At the Amman hotel, the peacekeepers were welcomed with a "boodle fight" — a Philippine military mess-hall style of eating, where food is usually laid out on banana leaves atop a long table and soldiers eat with their hands, said army Col. Roberto Arcan, who heads the military's peacekeeping operations center in Manila.
Arcan said he talked by phone with one of the freed peacekeepers, army Maj. Dominador Valerio, who asked him to "please tell my wife I'm OK," Arcan said, adding he immediately relayed the good news to the officer's wife.
Raul Hernandez, spokesman for the Philippine Department of Foreign Affairs, said Sunday that the plan was for the 21 peacekeepers to stay in Jordan for two days before they return to the Golan Heights.
But the abductions have raised concerns about the future of U.N. operations in the area.
A Filipino army major and his driver were held at a checkpoint in the Golan Heights by anti-Assad rebels last January but were released after about four hours, Arcan said.

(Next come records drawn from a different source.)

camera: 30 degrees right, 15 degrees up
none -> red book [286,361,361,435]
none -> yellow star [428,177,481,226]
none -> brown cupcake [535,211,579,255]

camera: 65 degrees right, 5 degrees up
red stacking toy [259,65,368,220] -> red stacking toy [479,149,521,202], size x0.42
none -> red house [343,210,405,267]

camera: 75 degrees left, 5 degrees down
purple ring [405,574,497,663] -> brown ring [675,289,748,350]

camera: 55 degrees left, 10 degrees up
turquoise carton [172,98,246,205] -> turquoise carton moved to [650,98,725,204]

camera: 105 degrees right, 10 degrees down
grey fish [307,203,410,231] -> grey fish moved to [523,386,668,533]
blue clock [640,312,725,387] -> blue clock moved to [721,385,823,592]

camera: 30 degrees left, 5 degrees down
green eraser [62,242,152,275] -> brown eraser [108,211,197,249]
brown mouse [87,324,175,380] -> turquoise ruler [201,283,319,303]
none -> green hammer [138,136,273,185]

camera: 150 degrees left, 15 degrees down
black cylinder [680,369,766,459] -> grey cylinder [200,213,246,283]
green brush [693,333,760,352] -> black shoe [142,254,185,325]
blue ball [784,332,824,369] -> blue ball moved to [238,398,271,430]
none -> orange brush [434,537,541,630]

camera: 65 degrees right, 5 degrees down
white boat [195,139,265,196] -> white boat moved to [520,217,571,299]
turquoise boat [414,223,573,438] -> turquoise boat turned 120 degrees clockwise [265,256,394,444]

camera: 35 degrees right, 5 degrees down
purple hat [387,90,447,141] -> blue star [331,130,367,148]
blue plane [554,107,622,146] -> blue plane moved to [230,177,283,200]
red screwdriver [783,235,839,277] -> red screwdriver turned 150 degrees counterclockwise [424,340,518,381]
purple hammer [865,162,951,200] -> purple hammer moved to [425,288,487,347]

The freed peacekeepers from a 326-member Filipino contingent in the Golan Heights are part of a U.N. mission known as UNDOF that was set up to monitor a cease-fire in 1974, seven years after Israel captured the plateau and a year after it pushed back Syrian troops trying to recapture the territory.
The truce's stability has been shaken in recent months, as Syrian mortar shells have hit the Israeli-controlled Golan Heights, sparking worries among Israeli officials that the violence may prompt UNDOF to end its mission.
On Friday, U.N. spokesman Martin Nesirky said "the mission in the Golan needs to review its security arrangements, and it has been doing that."
More than 600 Philippine security personnel are deployed in nine U.N. peacekeeping areas worldwide, Arcan said.
Asked if the incident in Syria would prompt the Philippines to withdraw its peacekeeping personnel around the world, military spokesman Col. Arnulfo Burgos said that the deployments would continue, but that assessments would be made to better safeguard the peacekeepers in increasingly hostile areas.
"This is a global commitment," Burgos said Sunday at a news conference in Manila.
President Benigno Aquino III said last week that he has asked the military to assess whether large numbers of Filipino peacekeepers should be reduced to help address his country's growing security needs.
"There is a delicate balance," Aquino said. "All of these deployments have a vital function. We are part of a global community. If there's peace in the Middle East, it also helps us."
But he asked: "Can we afford to send this number of people?"
Associated Press writer Jamal Halaby in Amman, Jordan, contributed to this report.